▶ **EXERCISE AIM**
Your answer should consist of each line below that includes the word "round".

== DATA SUPPLIED ==

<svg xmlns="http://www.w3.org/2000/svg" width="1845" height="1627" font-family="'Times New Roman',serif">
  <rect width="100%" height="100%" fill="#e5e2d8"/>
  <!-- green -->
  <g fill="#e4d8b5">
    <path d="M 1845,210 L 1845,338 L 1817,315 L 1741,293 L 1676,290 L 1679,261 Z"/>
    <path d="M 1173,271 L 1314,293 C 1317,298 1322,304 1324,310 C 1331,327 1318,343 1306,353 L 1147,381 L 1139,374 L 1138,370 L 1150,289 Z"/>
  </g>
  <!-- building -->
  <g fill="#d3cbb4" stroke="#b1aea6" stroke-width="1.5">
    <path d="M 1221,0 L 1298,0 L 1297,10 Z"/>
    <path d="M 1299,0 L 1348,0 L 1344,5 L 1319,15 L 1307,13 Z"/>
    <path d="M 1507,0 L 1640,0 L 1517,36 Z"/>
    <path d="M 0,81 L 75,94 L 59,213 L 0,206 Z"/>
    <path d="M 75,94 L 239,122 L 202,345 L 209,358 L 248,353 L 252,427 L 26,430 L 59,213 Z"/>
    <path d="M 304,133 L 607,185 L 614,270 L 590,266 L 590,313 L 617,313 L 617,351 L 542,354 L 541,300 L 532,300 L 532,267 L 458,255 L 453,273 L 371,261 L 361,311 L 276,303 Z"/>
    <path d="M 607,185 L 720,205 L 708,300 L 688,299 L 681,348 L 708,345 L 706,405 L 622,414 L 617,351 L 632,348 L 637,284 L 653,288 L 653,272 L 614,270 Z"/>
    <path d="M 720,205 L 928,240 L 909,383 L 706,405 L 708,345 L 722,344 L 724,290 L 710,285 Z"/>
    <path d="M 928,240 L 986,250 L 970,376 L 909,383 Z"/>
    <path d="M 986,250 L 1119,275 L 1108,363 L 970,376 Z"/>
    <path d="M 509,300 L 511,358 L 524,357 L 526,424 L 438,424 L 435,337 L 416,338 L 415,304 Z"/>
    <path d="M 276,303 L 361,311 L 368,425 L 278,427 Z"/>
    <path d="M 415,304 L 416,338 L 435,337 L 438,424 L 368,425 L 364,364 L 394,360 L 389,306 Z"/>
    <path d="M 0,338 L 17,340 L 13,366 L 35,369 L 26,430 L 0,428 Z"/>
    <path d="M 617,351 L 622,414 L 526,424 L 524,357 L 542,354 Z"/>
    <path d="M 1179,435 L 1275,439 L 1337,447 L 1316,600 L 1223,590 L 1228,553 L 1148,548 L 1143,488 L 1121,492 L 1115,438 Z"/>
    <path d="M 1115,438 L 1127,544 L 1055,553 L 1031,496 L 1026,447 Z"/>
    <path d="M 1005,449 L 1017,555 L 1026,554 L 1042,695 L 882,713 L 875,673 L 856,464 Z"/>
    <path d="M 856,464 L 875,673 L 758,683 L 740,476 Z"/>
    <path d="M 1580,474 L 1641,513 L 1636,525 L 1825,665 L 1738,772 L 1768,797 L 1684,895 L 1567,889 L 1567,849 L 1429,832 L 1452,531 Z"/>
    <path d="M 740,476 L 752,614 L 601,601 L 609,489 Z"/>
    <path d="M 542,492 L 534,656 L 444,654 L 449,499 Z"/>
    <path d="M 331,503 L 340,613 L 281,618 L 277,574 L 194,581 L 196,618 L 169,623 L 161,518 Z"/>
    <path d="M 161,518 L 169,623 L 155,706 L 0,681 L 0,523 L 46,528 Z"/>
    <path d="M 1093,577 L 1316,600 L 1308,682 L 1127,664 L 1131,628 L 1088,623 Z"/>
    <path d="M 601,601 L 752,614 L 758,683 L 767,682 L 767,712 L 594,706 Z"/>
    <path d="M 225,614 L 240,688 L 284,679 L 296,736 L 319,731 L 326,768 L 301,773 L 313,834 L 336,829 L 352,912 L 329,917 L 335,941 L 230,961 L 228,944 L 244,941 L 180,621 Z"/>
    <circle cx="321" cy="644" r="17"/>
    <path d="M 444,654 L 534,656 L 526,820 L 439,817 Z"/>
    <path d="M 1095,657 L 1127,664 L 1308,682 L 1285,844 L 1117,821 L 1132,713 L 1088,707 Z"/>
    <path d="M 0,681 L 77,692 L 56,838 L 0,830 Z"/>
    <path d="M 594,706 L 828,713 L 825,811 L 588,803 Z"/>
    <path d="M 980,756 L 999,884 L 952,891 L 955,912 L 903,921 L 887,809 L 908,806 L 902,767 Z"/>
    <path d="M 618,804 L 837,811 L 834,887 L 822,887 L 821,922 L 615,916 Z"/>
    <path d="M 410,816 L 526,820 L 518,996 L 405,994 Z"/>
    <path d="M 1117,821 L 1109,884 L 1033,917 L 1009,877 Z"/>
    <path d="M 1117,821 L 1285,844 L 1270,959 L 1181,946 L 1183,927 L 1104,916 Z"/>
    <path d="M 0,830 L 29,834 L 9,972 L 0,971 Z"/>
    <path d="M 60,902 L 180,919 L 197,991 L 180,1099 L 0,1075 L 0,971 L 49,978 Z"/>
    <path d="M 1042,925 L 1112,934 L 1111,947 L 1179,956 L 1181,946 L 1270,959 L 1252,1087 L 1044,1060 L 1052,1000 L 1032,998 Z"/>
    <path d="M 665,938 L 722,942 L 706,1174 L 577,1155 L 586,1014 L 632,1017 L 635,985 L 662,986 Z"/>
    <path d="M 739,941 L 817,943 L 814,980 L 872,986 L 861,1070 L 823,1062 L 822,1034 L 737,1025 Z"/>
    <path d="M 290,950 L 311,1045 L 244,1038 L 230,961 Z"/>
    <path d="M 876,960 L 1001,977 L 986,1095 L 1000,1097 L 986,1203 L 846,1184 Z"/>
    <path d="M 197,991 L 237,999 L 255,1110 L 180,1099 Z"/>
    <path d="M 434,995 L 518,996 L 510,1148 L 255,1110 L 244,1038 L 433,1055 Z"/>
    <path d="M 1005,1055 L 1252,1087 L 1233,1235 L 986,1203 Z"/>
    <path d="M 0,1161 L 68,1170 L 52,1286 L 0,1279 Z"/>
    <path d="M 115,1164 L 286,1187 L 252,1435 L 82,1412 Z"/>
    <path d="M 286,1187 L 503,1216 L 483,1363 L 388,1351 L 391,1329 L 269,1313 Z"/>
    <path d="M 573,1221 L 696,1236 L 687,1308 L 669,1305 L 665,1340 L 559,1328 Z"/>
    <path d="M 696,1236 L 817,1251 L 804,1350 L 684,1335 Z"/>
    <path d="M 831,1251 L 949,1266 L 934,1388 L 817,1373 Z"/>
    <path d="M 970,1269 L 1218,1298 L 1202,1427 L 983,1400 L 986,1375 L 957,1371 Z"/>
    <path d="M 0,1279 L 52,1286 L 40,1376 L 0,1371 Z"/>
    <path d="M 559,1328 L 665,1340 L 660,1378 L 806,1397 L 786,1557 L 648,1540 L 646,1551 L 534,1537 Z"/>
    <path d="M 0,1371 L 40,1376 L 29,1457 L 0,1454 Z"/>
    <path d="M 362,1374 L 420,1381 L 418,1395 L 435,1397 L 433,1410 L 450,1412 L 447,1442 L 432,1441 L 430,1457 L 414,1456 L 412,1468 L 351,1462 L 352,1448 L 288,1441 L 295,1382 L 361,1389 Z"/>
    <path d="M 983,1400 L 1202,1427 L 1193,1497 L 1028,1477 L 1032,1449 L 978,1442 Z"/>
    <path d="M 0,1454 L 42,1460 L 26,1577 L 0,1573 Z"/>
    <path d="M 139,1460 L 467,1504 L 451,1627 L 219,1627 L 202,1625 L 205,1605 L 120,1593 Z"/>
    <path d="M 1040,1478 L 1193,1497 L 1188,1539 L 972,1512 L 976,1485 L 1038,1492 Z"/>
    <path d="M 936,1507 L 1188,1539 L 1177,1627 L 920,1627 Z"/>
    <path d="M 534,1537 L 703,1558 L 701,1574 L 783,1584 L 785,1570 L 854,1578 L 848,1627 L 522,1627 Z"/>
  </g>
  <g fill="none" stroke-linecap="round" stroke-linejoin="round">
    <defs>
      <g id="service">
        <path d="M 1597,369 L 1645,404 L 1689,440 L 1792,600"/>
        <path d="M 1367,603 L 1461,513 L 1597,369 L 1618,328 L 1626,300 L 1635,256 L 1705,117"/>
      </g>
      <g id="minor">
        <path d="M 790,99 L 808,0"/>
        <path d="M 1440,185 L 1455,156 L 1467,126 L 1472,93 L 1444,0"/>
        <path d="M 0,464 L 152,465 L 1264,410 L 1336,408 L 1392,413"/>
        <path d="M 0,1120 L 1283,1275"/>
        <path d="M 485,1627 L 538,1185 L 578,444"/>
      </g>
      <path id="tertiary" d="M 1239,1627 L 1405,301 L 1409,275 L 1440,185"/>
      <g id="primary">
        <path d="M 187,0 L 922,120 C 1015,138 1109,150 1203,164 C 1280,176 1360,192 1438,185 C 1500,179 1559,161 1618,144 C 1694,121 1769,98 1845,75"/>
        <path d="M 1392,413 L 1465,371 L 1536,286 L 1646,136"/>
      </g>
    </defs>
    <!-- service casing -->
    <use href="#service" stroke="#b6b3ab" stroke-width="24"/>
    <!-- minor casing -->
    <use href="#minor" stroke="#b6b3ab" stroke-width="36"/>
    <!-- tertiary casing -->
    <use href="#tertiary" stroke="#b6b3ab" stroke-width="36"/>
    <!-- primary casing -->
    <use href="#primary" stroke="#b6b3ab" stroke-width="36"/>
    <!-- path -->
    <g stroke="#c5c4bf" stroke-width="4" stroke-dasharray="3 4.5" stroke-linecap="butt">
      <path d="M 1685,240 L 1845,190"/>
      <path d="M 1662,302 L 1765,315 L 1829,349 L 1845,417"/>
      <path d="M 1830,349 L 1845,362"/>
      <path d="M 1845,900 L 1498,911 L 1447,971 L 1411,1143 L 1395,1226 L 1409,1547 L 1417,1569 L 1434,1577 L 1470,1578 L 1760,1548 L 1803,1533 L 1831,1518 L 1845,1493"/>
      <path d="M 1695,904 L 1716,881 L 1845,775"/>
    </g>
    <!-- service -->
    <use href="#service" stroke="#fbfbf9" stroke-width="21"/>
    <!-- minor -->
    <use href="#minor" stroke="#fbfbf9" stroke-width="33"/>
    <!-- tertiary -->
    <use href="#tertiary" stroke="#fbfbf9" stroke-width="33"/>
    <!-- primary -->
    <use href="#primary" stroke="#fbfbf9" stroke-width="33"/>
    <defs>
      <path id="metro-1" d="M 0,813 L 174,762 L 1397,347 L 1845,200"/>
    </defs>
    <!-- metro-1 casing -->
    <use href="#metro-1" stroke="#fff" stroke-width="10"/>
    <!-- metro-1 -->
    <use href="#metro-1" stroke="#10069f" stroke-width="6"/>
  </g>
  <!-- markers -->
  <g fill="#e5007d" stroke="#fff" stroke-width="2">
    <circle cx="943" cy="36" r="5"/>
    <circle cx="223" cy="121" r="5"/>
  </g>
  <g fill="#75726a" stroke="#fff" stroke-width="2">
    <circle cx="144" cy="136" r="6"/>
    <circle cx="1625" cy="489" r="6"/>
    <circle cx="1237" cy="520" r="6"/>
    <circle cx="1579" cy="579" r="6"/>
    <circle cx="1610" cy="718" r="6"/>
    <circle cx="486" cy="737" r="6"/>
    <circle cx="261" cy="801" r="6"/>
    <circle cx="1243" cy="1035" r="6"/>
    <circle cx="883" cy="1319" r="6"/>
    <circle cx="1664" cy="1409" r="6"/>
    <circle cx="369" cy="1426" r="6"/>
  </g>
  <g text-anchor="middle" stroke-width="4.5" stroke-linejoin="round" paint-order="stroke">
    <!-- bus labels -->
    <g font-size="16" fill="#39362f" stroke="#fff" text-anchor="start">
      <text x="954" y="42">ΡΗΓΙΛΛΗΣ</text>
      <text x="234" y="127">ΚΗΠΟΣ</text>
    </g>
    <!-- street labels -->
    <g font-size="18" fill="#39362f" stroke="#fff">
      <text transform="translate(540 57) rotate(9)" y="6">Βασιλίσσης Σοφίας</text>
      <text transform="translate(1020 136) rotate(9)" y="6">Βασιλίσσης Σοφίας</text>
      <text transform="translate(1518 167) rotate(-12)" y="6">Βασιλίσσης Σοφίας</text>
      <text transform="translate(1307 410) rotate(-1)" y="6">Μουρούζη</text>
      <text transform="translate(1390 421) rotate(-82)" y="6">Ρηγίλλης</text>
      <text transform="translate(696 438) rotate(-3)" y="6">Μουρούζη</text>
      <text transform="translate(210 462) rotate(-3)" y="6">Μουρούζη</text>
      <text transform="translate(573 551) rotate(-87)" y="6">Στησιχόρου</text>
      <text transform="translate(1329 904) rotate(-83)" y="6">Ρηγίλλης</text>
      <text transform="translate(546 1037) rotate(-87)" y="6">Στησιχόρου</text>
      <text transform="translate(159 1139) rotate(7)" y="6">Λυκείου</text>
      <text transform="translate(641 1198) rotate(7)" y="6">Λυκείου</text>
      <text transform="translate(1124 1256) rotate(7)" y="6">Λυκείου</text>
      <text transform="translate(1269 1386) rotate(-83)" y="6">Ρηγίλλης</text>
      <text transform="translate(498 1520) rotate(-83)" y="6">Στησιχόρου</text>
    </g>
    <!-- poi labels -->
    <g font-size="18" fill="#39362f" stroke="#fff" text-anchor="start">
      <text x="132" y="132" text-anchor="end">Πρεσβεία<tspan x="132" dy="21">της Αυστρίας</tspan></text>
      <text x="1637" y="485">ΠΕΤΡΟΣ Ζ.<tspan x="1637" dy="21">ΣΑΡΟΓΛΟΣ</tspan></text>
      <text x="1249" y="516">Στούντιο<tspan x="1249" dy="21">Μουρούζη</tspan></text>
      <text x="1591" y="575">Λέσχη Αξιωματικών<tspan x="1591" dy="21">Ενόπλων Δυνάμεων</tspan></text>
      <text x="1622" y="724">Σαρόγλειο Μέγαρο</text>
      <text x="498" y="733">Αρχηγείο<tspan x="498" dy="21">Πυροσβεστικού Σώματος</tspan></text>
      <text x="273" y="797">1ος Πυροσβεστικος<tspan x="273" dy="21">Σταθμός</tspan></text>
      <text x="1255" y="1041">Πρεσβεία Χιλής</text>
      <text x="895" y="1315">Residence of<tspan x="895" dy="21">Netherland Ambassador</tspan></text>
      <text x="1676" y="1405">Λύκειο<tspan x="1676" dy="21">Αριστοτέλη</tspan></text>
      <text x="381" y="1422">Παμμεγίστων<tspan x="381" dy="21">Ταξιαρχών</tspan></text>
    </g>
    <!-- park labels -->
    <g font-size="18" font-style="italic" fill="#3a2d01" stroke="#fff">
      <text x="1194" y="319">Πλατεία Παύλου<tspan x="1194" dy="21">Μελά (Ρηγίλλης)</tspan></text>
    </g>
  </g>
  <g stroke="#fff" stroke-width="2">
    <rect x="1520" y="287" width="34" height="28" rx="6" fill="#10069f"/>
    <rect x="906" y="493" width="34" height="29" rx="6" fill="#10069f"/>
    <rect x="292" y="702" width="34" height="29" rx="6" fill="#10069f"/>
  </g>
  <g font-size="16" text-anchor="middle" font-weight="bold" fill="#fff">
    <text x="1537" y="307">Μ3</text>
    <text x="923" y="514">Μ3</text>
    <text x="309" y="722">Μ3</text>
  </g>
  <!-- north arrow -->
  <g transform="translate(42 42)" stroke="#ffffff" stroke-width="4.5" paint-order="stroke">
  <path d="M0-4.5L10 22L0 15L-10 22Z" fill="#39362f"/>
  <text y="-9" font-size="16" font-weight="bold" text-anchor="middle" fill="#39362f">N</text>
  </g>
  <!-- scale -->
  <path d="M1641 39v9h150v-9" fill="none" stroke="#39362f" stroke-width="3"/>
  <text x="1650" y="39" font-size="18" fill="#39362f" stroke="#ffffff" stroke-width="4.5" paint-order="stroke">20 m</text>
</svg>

===

▶ **RESPONSE**
  <g fill="none" stroke-linecap="round" stroke-linejoin="round">
  <g text-anchor="middle" stroke-width="4.5" stroke-linejoin="round" paint-order="stroke">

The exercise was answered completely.